Adenosine is one of the many biomolecules that accumulate in the inflammatory milieu, conferring pleiotropic effects which can be beneficial or harmful. Extracellular adenosine produced by catabolizing enzymes, like CD39 and CD73, can add to the local adenosine pool. Adenosine generated through CD73 can provide feedback to control the tissue damage mediated by the host immune response. At the same time, during bacterial infection, it can also contribute to a harmful degree of immunosuppression leading to increased pathogen load (Figure 1). The studies outlined in this short review support the notion that adenosine production through the CD39/CD73-axis, and the ability of extracellular adenosine to limit inflammation may favor bacterial survival, thereby broadening the impact of infection.

Figure 1

ATP is catabolized by CD39/CD73 expressed in immune cells to generate extracellular adenosine that regulates the outcome of inflammatory response and pathogen persistence during infection. In the normal situation (center), infection-induced immune activation increases the extracellular adenosine level.
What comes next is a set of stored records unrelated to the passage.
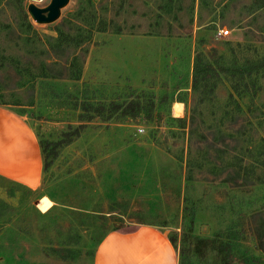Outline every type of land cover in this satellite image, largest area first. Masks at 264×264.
<instances>
[{
    "label": "rangeland",
    "instance_id": "rangeland-1",
    "mask_svg": "<svg viewBox=\"0 0 264 264\" xmlns=\"http://www.w3.org/2000/svg\"><path fill=\"white\" fill-rule=\"evenodd\" d=\"M27 15L32 27L0 0V105L44 145L83 127L44 147L37 188L0 176V264H92L107 232L139 223L176 238L177 264H264V0H68L52 22Z\"/></svg>",
    "mask_w": 264,
    "mask_h": 264
},
{
    "label": "crops",
    "instance_id": "crops-1",
    "mask_svg": "<svg viewBox=\"0 0 264 264\" xmlns=\"http://www.w3.org/2000/svg\"><path fill=\"white\" fill-rule=\"evenodd\" d=\"M43 173V155L31 124L10 107L0 105V176L30 189ZM178 251L155 225L139 223L113 229L99 241L92 264H177Z\"/></svg>",
    "mask_w": 264,
    "mask_h": 264
},
{
    "label": "trees",
    "instance_id": "trees-1",
    "mask_svg": "<svg viewBox=\"0 0 264 264\" xmlns=\"http://www.w3.org/2000/svg\"><path fill=\"white\" fill-rule=\"evenodd\" d=\"M16 4H17V7H18V12L20 13V16H21V19L24 21V22H26V24L29 26V27H32V25H31V23H30V21H29V18H28V15H27V13H26V11H25V9H24V6H22V2H21V0H16ZM57 33H59V35L56 37V39H55V41L56 42H58V44H62L63 42H65L66 40H65V38H64V36L62 37V33H61V30H59V29H57ZM201 55H200V53H197L196 54V60H195V64H194V67H193V74H192V76H193V81H194V83H196V81L198 80V78L200 77V75L202 74V66L200 65V62H199V57H200ZM262 63L264 64V59H262ZM233 86V88L235 89V90H237L238 89V85H232ZM134 101H131V102H129V107L131 108L132 107V109L134 108V106H133V103ZM137 104V103H136ZM138 105V104H137ZM119 108V106L118 105H116V108ZM140 109H137L136 111H133L134 113H133V117H135V116H138V114H139V111ZM121 112L123 113V114H125L126 113V109H125V107H123L122 109H121ZM83 127V124L82 125H79L78 127H76V128H74L72 131H67V132H65L64 133V136L62 137V138H60V139H58V140H55V141H47L46 143H45V145H44V143L43 142H39V144H41L42 143V146H41V151L42 150H45V146H47V145H49L50 143L52 144V146H59L60 144H63V143H68L70 140H71V138H72V136L73 135H78V133H79V131H80V129ZM263 145H264V142H263ZM47 165V163L45 162V164L43 165V166H46ZM169 240L171 241V243L175 246V248H176V238L174 237V236H169ZM198 240H201V238H199ZM203 240V239H202ZM189 243V239L187 238V236L184 234L182 237H181V241H180V244H179V254H180V256H181V263L185 260V258H186V256L189 254V252H190V247L187 245V244ZM188 246V247H187ZM260 248L262 249H264V243L263 244H261L260 243ZM52 250L54 251V250H56V249H54V248H52ZM75 253H73V251L71 252V253H68L67 252V254H64V255H62L64 258H70V257H72V256H75L74 255ZM220 264H228V263H226V260L225 259H222V261H221V263Z\"/></svg>",
    "mask_w": 264,
    "mask_h": 264
},
{
    "label": "water",
    "instance_id": "water-1",
    "mask_svg": "<svg viewBox=\"0 0 264 264\" xmlns=\"http://www.w3.org/2000/svg\"><path fill=\"white\" fill-rule=\"evenodd\" d=\"M67 2L68 0H49V2L43 7H39L34 3H29L27 5V13L36 22H52L59 17L61 7Z\"/></svg>",
    "mask_w": 264,
    "mask_h": 264
},
{
    "label": "built area",
    "instance_id": "built-area-1",
    "mask_svg": "<svg viewBox=\"0 0 264 264\" xmlns=\"http://www.w3.org/2000/svg\"><path fill=\"white\" fill-rule=\"evenodd\" d=\"M36 1H44V0H36ZM217 33L219 37H224L227 34H229V29L228 28H218Z\"/></svg>",
    "mask_w": 264,
    "mask_h": 264
},
{
    "label": "bare ground",
    "instance_id": "bare-ground-1",
    "mask_svg": "<svg viewBox=\"0 0 264 264\" xmlns=\"http://www.w3.org/2000/svg\"><path fill=\"white\" fill-rule=\"evenodd\" d=\"M176 101V100H175ZM174 101V104H173V109L176 113H180V110H181V103L180 102H175ZM183 104V103H182ZM183 108V107H182ZM177 116V115H176Z\"/></svg>",
    "mask_w": 264,
    "mask_h": 264
}]
</instances>
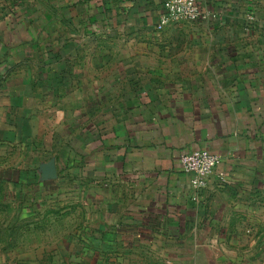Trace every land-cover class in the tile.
I'll use <instances>...</instances> for the list:
<instances>
[{"label": "crops", "instance_id": "crops-1", "mask_svg": "<svg viewBox=\"0 0 264 264\" xmlns=\"http://www.w3.org/2000/svg\"><path fill=\"white\" fill-rule=\"evenodd\" d=\"M164 1L0 0L8 258L39 256L16 227L66 180L97 258L264 264V0H198L210 22L158 31ZM203 149L220 162L197 191L180 158Z\"/></svg>", "mask_w": 264, "mask_h": 264}, {"label": "rangeland", "instance_id": "rangeland-1", "mask_svg": "<svg viewBox=\"0 0 264 264\" xmlns=\"http://www.w3.org/2000/svg\"><path fill=\"white\" fill-rule=\"evenodd\" d=\"M82 183L81 187L84 188V181ZM60 184L61 192L59 195L56 194V190L53 191L55 193L51 192L52 183L49 184L51 185L49 186L50 190L40 195L41 199L38 203L43 201L50 206L47 205L43 212L29 211L28 218L27 215L24 216L29 221L28 224L25 226L19 223L20 225L16 227L15 233H17V236L21 230L28 228L30 231L27 235L28 241L23 244V248L28 249V251L33 250L35 253L38 251V257L34 255L19 259L8 258L4 255L8 248H14L17 245V249H19L22 245L10 241L8 232L4 227V224L11 223L21 213L16 211L17 209L12 211L3 210L0 213V264H136L133 258L111 257L101 259L100 257H95L94 250H100L101 243L95 242L94 239L91 241L90 238L91 234L93 238L95 237L94 230L88 226L87 218L89 213L86 215L88 211H85V201L90 202V199L82 189H78L77 192L79 194L77 192L75 194V190L72 192L73 182L61 180ZM58 203L59 205L55 206L60 209L53 210L52 204ZM10 216L14 217L10 218ZM2 221L4 222L3 224ZM143 245L141 247L142 250L143 248L145 250L149 249L147 242ZM110 248L117 249V244L110 246ZM91 250H93L92 258L90 256ZM102 261H105V263ZM140 261L141 264L152 263V259H149L148 256L140 257Z\"/></svg>", "mask_w": 264, "mask_h": 264}, {"label": "built area", "instance_id": "built-area-1", "mask_svg": "<svg viewBox=\"0 0 264 264\" xmlns=\"http://www.w3.org/2000/svg\"><path fill=\"white\" fill-rule=\"evenodd\" d=\"M164 14L159 20L157 30L177 23H208L215 15L203 9L198 0H165ZM220 158L208 150H194L184 153L180 158L182 171L190 177L193 189L200 191L207 188L209 178L216 170Z\"/></svg>", "mask_w": 264, "mask_h": 264}, {"label": "water", "instance_id": "water-1", "mask_svg": "<svg viewBox=\"0 0 264 264\" xmlns=\"http://www.w3.org/2000/svg\"><path fill=\"white\" fill-rule=\"evenodd\" d=\"M43 173L45 174V178L47 179L56 178V170L53 161H50L49 163L43 166Z\"/></svg>", "mask_w": 264, "mask_h": 264}]
</instances>
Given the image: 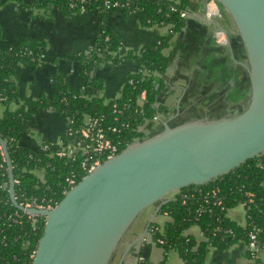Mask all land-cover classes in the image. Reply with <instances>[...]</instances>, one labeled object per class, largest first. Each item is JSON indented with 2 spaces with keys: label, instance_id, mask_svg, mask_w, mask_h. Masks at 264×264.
I'll use <instances>...</instances> for the list:
<instances>
[{
  "label": "trees",
  "instance_id": "obj_1",
  "mask_svg": "<svg viewBox=\"0 0 264 264\" xmlns=\"http://www.w3.org/2000/svg\"><path fill=\"white\" fill-rule=\"evenodd\" d=\"M112 1V0H110ZM128 1L119 9L131 12L142 11L144 24H161L169 26V31L154 39L151 45H145L138 51H129L119 56L120 41L110 31L105 30L97 37L94 47L88 52L78 54L81 75L88 85L100 89L101 84L89 76V72L105 61L117 62L124 57L132 58L137 70L127 77L121 95L104 102L101 97L86 98L77 90L69 88L61 76H54L53 92L49 98L19 97L17 87L11 79L19 63L38 64L40 44L20 43L14 47L0 50V102L21 99L22 104L14 111L6 110L0 115V137L5 141L11 159L14 179V194L20 201L35 200L46 206L55 205L70 188L67 178L76 183L86 174L80 167L82 155L69 159L56 155L59 145L48 142V152L35 150L20 143L22 128L29 118L42 110L50 108L64 116L68 129L60 134V141L66 144L79 138L78 130L83 126L84 116L98 118L106 136L117 145L118 152L132 140L143 135L138 127L145 119L152 125L153 117L162 112L164 105L158 102L161 76L169 65L168 57L162 55L173 33L185 24L187 0H118ZM74 2V8L69 3ZM3 0H0V5ZM55 3L63 10L80 9L103 12V0H35L37 6ZM246 75L244 79L246 81ZM145 91V99L137 103L138 95ZM248 92V87L241 84L229 92L241 100ZM243 105L241 109H243ZM114 128V131H112ZM104 160V159H103ZM0 264H30L36 242L42 232L43 218L36 217L35 225L21 210L13 206L8 194V174L6 162L2 160L0 150ZM34 170H42V178ZM264 164L259 156L248 159L229 173L202 185H189L174 194V199L164 204L159 212L169 217L163 225L150 223L154 245L163 249L166 258L174 250L183 264H202L210 248L224 250L233 245L249 242L250 233L257 238L258 252L252 264H264ZM244 206L245 223L230 219L228 209L237 205ZM191 225H197L203 239L196 241L192 235L184 234ZM162 240L159 243L158 240ZM152 244L143 242L138 254L142 256L143 248ZM135 250V249H134ZM245 250V256L250 257ZM164 258L157 264H164ZM142 264H154L143 257ZM250 264V263H246Z\"/></svg>",
  "mask_w": 264,
  "mask_h": 264
},
{
  "label": "crops",
  "instance_id": "obj_2",
  "mask_svg": "<svg viewBox=\"0 0 264 264\" xmlns=\"http://www.w3.org/2000/svg\"><path fill=\"white\" fill-rule=\"evenodd\" d=\"M206 1L187 0L184 26L173 33L161 51L169 60L168 68L161 76L157 97L158 102L164 105L163 117L178 111L179 120L202 114L238 112L245 103L246 94L241 100H236L235 95H229L235 82L236 86L241 84V88H246L244 69L239 64L245 61V55L238 33L227 14L210 20L205 18ZM34 4L35 0H3L0 5V50L20 43L35 42L40 44V51L44 55L37 65H17L11 79L19 97L49 98L53 92L54 76H61L69 88L81 92L86 98L98 96L104 102L116 99L121 95L127 77L137 70L135 61L124 57L117 62H101L89 72V76L101 84L100 89H96L88 85L81 75L82 66L78 54L91 50L97 37L105 30L112 32L120 41L118 55L122 57L129 51H138L145 45H151L156 37L170 30L167 25L144 24L140 9L132 12L85 9L65 11L55 3L44 6ZM217 28L227 32L230 45L216 43L214 32ZM21 104V99L7 104L0 102V115L6 110H16ZM67 124V119L55 110L44 109L29 118L22 128L20 143L44 151L48 142L58 143ZM140 127L145 134L155 126L148 120ZM259 162L264 164V152L259 155ZM262 184L264 186V179ZM154 209L153 206L147 207L134 220L124 235L119 257L127 244L132 243L131 249L140 242L141 239L137 238L144 233L151 217V223L158 225H163L169 219L159 211L154 215ZM227 216L244 224V206L240 204L228 209ZM184 234L192 235L196 241L203 239L197 225L188 227ZM147 258L150 263L161 262L164 258L163 249L151 245ZM262 258L264 260V253ZM164 260L167 264L174 261V264H183L174 250H170ZM246 263L245 244L239 242L224 250L210 248L203 264Z\"/></svg>",
  "mask_w": 264,
  "mask_h": 264
},
{
  "label": "water",
  "instance_id": "obj_3",
  "mask_svg": "<svg viewBox=\"0 0 264 264\" xmlns=\"http://www.w3.org/2000/svg\"><path fill=\"white\" fill-rule=\"evenodd\" d=\"M215 1L244 49L245 61L239 62L248 87L243 109L183 120L179 111L159 117L151 131L94 167L50 208L17 201L11 159L0 137L11 203L43 218L30 264H110L147 207L153 206L156 215L183 187L209 183L264 152V0ZM131 245L116 264H122ZM147 251L143 248V257Z\"/></svg>",
  "mask_w": 264,
  "mask_h": 264
},
{
  "label": "built area",
  "instance_id": "obj_4",
  "mask_svg": "<svg viewBox=\"0 0 264 264\" xmlns=\"http://www.w3.org/2000/svg\"><path fill=\"white\" fill-rule=\"evenodd\" d=\"M128 4H129L128 1L119 2L118 0H112V1L103 0L102 9L103 11H108L115 8L119 9L120 7H123L124 5H128ZM75 5L76 4L74 2H70L69 8H74ZM80 9L83 8L81 7ZM135 10H137V8L133 9L132 11ZM180 15L185 16V12L184 11L180 12ZM220 15H221L220 7L217 4V2L215 0H207L205 4V13H204L205 18L210 20ZM214 38L216 43L221 45H226L229 39L227 32L222 28H217L215 30ZM43 57L44 55L42 52L38 54V58H37L38 63L43 59ZM144 99H145V91H142L138 95L137 103H140ZM163 116L164 115L162 114V112H160L158 115L153 117L152 120L154 121L155 124L153 125V127L158 124L159 117H163ZM146 121H148V119H145L144 122L139 125L138 127L139 131H141L140 126L143 125ZM67 129H68V124H67ZM112 131H114V128H112ZM78 132H79V138L76 141H70L66 144H63L60 140L58 141L59 149L57 150L56 155L59 157L75 159L77 158L79 151L80 154L82 155L80 167L82 168L83 171H86V174L89 171H91L94 167H96L98 164H100L102 161L113 156L118 152L117 145L114 144L110 140V138L106 136V133L104 129L101 127L98 118H91L89 116H84L83 126L78 130ZM44 151L48 152V147L46 145L44 146ZM1 155H2V160L5 161L2 151H1ZM34 173L38 177L42 178V170H34ZM67 182L71 186L75 184L73 178H67ZM4 188L5 185L1 184L0 189H4ZM19 203L27 207H35V208L52 207L51 205L44 206L36 202L35 200H25V201H20ZM23 213L27 215V217L32 220L33 225H35L37 216L27 212H23ZM143 242H149L152 245H154L152 242L151 232H149L148 229H147V236L141 238L140 242L126 253L122 264H142L141 262L143 256L139 255L138 251L140 250V247H142ZM158 242L162 243V240L159 239ZM245 250H248L251 254L250 257L247 258V263L252 264L258 252L257 238L254 232L250 233L249 242L245 245Z\"/></svg>",
  "mask_w": 264,
  "mask_h": 264
},
{
  "label": "rangeland",
  "instance_id": "obj_5",
  "mask_svg": "<svg viewBox=\"0 0 264 264\" xmlns=\"http://www.w3.org/2000/svg\"><path fill=\"white\" fill-rule=\"evenodd\" d=\"M123 240H124V239H123ZM119 247H120V248H118V249L116 250V252L114 253L113 258H112L110 264H115L117 258L119 257V254H120V252H121V250H122L123 242L120 244ZM173 257H174V256H173ZM174 259L176 260V258H174ZM176 261H177V260H176ZM204 262H205V261H204ZM204 262H203V263H204ZM174 263H176V262H175V261L172 262V264H174ZM203 263H202V264H203ZM165 264H167L166 261H165Z\"/></svg>",
  "mask_w": 264,
  "mask_h": 264
},
{
  "label": "flooded vegetation",
  "instance_id": "obj_6",
  "mask_svg": "<svg viewBox=\"0 0 264 264\" xmlns=\"http://www.w3.org/2000/svg\"><path fill=\"white\" fill-rule=\"evenodd\" d=\"M199 115V114H198Z\"/></svg>",
  "mask_w": 264,
  "mask_h": 264
}]
</instances>
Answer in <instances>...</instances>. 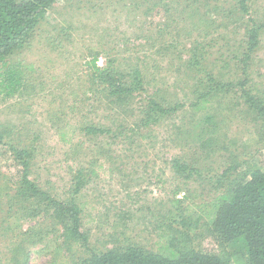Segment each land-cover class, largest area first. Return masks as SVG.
Instances as JSON below:
<instances>
[{"label": "rangeland", "instance_id": "obj_1", "mask_svg": "<svg viewBox=\"0 0 264 264\" xmlns=\"http://www.w3.org/2000/svg\"><path fill=\"white\" fill-rule=\"evenodd\" d=\"M250 7L263 22L264 0H252ZM234 10L233 0L53 4L31 42L15 54L14 60L29 66L23 91L0 101V127H11L0 144V264H50L55 257L69 262L72 254L87 253L77 247L66 252L61 226L13 198L20 172L10 144L34 149L30 178L63 202L77 169L99 161L109 168L79 194L85 202L80 229L94 251L130 241L150 247L157 215L167 210L176 190L179 198L212 196L211 183L177 177L174 158L197 163L210 176L232 164L239 165L237 173L264 172V119L245 103L239 84L216 92L206 110L188 105L204 69L222 80L242 77L233 56L241 49L245 24ZM94 55L103 68L124 73L140 68L145 89L134 91L120 106L108 104L106 87L90 80L87 63ZM194 62L200 65L190 66ZM247 71L245 88L264 98V29ZM150 97L167 106L182 105L144 126L140 111ZM65 122L77 128L71 144L57 137V127ZM90 123L109 127L116 136H86L79 126ZM197 242L205 250L219 249L207 233ZM232 252L234 264H245L242 249Z\"/></svg>", "mask_w": 264, "mask_h": 264}, {"label": "trees", "instance_id": "obj_2", "mask_svg": "<svg viewBox=\"0 0 264 264\" xmlns=\"http://www.w3.org/2000/svg\"><path fill=\"white\" fill-rule=\"evenodd\" d=\"M56 1L0 0V101L13 98L23 91L26 82L24 69H29V66L22 60H14L15 54L31 42L47 11ZM233 1L235 13L245 24L241 49L237 56H233L242 77L238 81L222 80L204 69L205 75L196 82L195 97L188 105L194 111L206 110L216 92H227L230 86L233 88L239 84L245 103L264 119V98L252 94L250 87L245 88L249 79V61L259 46L264 21L252 16V0ZM87 65L92 83L106 87L103 96L108 104L120 106V101L134 91L145 89L146 79L140 68H133L128 73L117 70L118 73L112 66L100 67L96 55ZM194 65L200 64H190L192 67ZM181 105L167 106L150 97L140 111L146 116L142 124L146 126L165 119ZM205 120L212 121L213 118L206 116ZM0 128V144H3L11 127ZM79 130L91 137L112 133L111 128L93 123L83 124ZM76 131V126L65 122L57 127L58 140L71 144ZM115 136L112 133L109 138L114 139ZM261 145H264V137L261 138ZM9 150L20 172L13 198L23 202L26 210L32 206L35 214H47L55 225L61 226L66 252L70 253L74 247L87 252L85 255H82V251L79 255L72 254L69 262L55 257L50 264H234L235 252H232V248L242 249L245 264H264V172L259 169L237 173L239 165L232 164L221 173L210 176L202 173L197 163L174 158L171 165L176 176L198 184L211 183L214 189L212 196L199 201L185 196L179 198L176 197L179 190H176L167 210L157 215L156 237L150 247L130 241L123 246L112 245L94 251L88 248V237L80 229V214L84 211L85 202L79 199V194L93 177L100 172L106 173L109 168H103V162L99 161L95 165L89 163L88 167L77 169L71 177L70 196L63 202L41 189L30 178L34 156L32 147L10 144ZM205 233L218 243L219 249L205 250L201 247L197 239Z\"/></svg>", "mask_w": 264, "mask_h": 264}]
</instances>
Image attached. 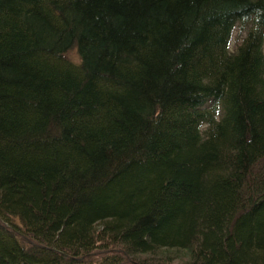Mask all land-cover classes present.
<instances>
[{"label": "trees", "instance_id": "obj_1", "mask_svg": "<svg viewBox=\"0 0 264 264\" xmlns=\"http://www.w3.org/2000/svg\"><path fill=\"white\" fill-rule=\"evenodd\" d=\"M0 264H264V0H0Z\"/></svg>", "mask_w": 264, "mask_h": 264}, {"label": "rangeland", "instance_id": "obj_2", "mask_svg": "<svg viewBox=\"0 0 264 264\" xmlns=\"http://www.w3.org/2000/svg\"><path fill=\"white\" fill-rule=\"evenodd\" d=\"M236 34H237V28L234 30L232 38L235 37Z\"/></svg>", "mask_w": 264, "mask_h": 264}]
</instances>
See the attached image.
When immune activation takes place in an adenosine-enriched environment (right side), effector functions of immune cells are insufficient to eliminate pathogens due to poor pro-inflammatory responses; therefore, outgrowth of infectious agents may result. Contrary to this, in the absence or reduced levels of CD39/CD73-Ado (left side), an increased inflammatory response may help the host to clear pathogens. At the same time, uncontrolled activation may lead to collateral tissue destruction. Any unregulated intervention to increase the expression of CD39/CD73 may dampen inflammation and impair immunity to infection.